If extensive changes are required, it might be better to simply create a new contract that has language based on the existing agreement.
Any change that occurs before the contract has been fully executed (signed) is not technically an amendment. You can change the terms of the contract before the parties sign it and it will be considered part of the initial contract. You can also make simple changes like correcting typos just before the contract is signed. Just make the change in pen and be sure that each party initials it.
Any time the relationship deviates from the original contract, you should amend the contract to reflect the actual practices of the parties. You may also need to make a change if some provision of the contract does not appear to be working as planned. There are also situations where outside forces, such as prices of component parts or changes in regulations, may affect the contract.
It is a good rule of thumb to make an amendment any time the parties agree to a change. Getting the amendment in writing will be important to future contract enforcement.
Contract amendments do not have to be as formal as the original contract. Instead, an amendment can take the form of a letter or it can mimic the format and layout of the original contract. There is no specific requirement that the modification take any precise form.
There are three general types of contract amendments, and each one will usually be valid under the law as long as both parties agree to the change.
You can make changes directly on the contract by using a redline or strikethrough method. This is a more informal way to make changes to contracts, but it is normally effective. You simply cross out the language that no longer applies and re-write the language that should be applicable. Just be sure that each party initials or creates a written agreement that reflects that they approve the changes to avoid disputes down the road. The alteration should be dated as well.

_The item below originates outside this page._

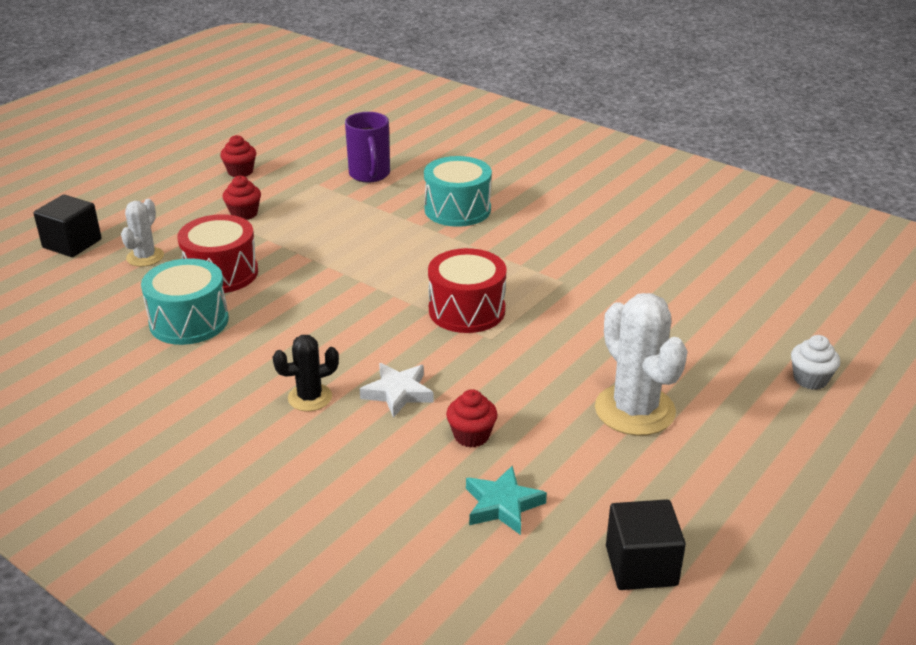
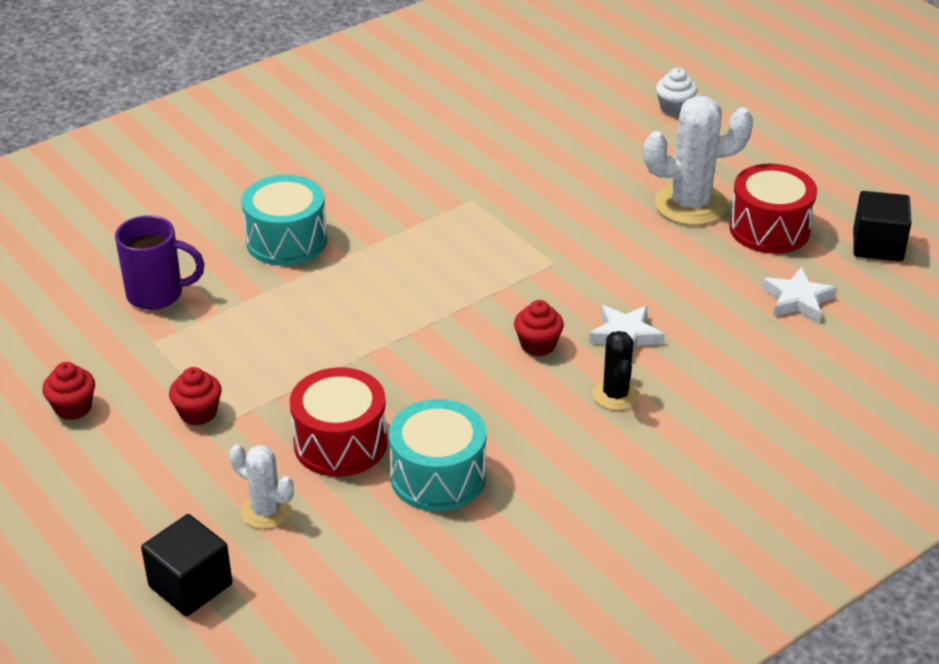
camera: 75 degrees left, 5 degrees up
(467, 310) = (499, 269): red drum -> red drum (769, 229)
(471, 436) = (702, 301): red cupcake -> red cupcake (538, 345)
(502, 505) = (798, 300): turquoise star -> white star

You can use a separate document to lay out how you would like to change an entire section. You should note at the beginning of the document which part it is that is being altered and when it is effective. Again, both parties should sign or initial and date the amendment to show that both sides agreed to the change. Creating this separate section is usually the easiest way to amend your contract clearly, and it can avoid misinterpretations that are sometimes associated with the other two methods.
Instead of changing the whole section or using the strikethrough method, you can spell out exactly how a section should be modified. Describe which portions should be stricken and what should be added to the contract. This method is sometimes harder to read, but it is often considered the most formal.
You can choose any method you would like to amend a contract, but having a separate document that lays out exactly what you are changing is often the most efficient way. You can also use a combination of one or more methods.